Highlights
UK data and software groups are central to the AI theme.
Information and analytics underpin many real-world AI applications.
These businesses tend to be steadier than pure chip plays.
The popular image of artificial intelligence is dominated by silicon: the chips that power model training and the companies that make them. But beneath that hardware layer sits something just as important, and far less glamorous. Data and the software that organises it are the raw materials of useful AI, and the UK happens to host several of the world's most substantial data and analytics businesses. As the AI theme matures, these names are moving from the background to the centre of the story.
Why Does Data Matter So Much?
Artificial-intelligence systems are only as good as the information they are built on. High-quality, structured, proprietary data is what turns a generic model into something genuinely useful in a professional setting. Companies that own valuable datasets, or the tools to manage and analyse them, occupy a powerful position in the AI value chain, because their assets are difficult to replicate.
This is where several UK names stand out. RELX (LSE:REL) has built a business around analytics and information services across professional markets, embedding data deep into customer workflows. London Stock Exchange Group (LSE:LSEG) has transformed into a major data and infrastructure provider for financial markets. Both illustrate how owning and organising information can be more durable than competing in fast-moving hardware.
How Do Software Groups Fit In?
Software businesses provide the tools that companies and individuals use every day, and many are weaving AI capabilities into their products. Sage Group (LSE:SGE) serves businesses with accounting and management software, a category where automation and intelligent features can add tangible value. As these tools become smarter, the companies behind them stand to benefit from deeper customer relationships and the appeal of subscription-based revenue.
The attraction of established software groups lies partly in the predictability of their business models. Recurring revenue, high customer retention and the ability to layer new features onto existing platforms give them a steadier profile than companies dependent on selling hardware into cyclical markets.
Are These Steadier Than Chip Stocks?
Compared with semiconductor manufacturers, data and software groups tend to exhibit less dramatic swings. Chipmakers are exposed to the boom-and-bust rhythm of hardware demand, where a single cautious outlook can trigger a sharp sell-off across the sector. Data and software businesses, by contrast, often generate more consistent revenue from long-term customer relationships, which can translate into a smoother ride.
That relative stability does not make them risk-free. Valuations can still become stretched when enthusiasm runs high, and any sign that growth is slowing can weigh on the shares. But the underlying business models are generally less volatile than those of companies tied to the hardware cycle, which is part of their appeal in the current environment.
What Are The Risks?
No corner of technology is immune to disruption. The same AI tools that create opportunities can also threaten incumbents if newcomers find ways to deliver similar value more cheaply. Data businesses must continually invest to keep their information relevant and protected, and software groups face the constant challenge of staying ahead of competitors.
There is also the broader question of valuation. When a theme captures the market's imagination, prices can run ahead of fundamentals, leaving little room for disappointment. The UK's data and software giants are well established, but they are not exempt from the swings that affect the wider technology sector.

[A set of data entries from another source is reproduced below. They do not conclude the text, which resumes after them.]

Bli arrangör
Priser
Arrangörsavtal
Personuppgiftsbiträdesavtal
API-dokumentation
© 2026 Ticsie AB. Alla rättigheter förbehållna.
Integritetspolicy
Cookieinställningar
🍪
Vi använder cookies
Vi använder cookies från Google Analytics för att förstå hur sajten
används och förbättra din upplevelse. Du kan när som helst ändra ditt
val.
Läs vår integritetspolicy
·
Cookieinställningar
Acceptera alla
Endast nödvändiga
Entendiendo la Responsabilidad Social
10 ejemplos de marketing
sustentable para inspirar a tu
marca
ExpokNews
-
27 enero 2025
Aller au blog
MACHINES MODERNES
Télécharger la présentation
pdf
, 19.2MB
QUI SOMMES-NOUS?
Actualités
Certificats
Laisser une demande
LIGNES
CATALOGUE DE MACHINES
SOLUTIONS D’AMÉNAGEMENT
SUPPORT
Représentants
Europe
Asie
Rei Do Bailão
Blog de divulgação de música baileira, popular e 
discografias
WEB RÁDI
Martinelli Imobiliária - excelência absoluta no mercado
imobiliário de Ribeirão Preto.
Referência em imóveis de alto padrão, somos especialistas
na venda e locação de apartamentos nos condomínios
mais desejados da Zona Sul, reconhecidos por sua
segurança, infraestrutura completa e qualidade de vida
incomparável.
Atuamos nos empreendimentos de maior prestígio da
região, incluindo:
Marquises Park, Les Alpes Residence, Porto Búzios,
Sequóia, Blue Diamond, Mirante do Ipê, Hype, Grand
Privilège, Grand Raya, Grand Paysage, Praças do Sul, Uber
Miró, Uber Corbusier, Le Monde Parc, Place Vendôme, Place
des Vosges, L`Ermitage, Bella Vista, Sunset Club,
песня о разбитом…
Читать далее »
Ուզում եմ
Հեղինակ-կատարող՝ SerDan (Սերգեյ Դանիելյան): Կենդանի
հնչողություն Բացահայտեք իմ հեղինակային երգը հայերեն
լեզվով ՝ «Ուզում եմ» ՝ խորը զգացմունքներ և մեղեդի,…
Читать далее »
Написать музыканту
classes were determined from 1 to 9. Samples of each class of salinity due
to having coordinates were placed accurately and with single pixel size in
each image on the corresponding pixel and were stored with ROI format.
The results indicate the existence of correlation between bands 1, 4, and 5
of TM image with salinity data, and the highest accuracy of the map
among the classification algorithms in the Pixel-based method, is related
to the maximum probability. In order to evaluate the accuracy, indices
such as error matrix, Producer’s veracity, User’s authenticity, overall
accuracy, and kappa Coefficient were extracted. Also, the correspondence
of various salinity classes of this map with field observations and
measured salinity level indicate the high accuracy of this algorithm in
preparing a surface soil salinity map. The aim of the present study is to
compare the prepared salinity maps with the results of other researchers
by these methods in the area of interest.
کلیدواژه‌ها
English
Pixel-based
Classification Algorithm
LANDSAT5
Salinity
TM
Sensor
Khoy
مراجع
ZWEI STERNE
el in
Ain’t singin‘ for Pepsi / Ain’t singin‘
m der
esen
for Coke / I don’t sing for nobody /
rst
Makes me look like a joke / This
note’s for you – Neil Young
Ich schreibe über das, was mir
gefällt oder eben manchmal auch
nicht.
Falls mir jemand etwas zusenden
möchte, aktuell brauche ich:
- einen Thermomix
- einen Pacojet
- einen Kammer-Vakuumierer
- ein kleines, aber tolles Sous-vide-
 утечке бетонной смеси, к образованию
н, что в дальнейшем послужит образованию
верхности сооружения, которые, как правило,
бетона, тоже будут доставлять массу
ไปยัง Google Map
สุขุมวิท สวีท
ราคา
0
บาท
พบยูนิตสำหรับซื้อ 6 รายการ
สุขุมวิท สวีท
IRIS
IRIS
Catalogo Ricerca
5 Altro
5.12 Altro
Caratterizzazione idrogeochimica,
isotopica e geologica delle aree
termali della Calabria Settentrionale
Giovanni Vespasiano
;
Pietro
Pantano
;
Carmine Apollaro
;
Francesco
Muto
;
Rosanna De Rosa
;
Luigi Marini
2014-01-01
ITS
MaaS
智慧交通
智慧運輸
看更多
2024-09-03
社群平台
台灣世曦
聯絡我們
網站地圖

Why Does The Theme Endure?
The structural case for data and software rests on a simple observation: as the economy digitises and AI spreads, the value of high-quality information and the tools to use it only grows. The UK's leading names in this space have spent years building assets that are difficult to replicate, and that positions them well for a world increasingly shaped by data.
The lasting message is that the AI story is broader than the chips that power it. The companies that own and organise the information feeding these systems may prove just as important, and the UK is unusually well represented among them.
Technology stocks in the data and software category are shares in companies that provide information services, analytics and business software. In the UK several are large constituents of the FTSE 100, with business models built on proprietary data and recurring software revenue that link them closely to the broader artificial-intelligence theme.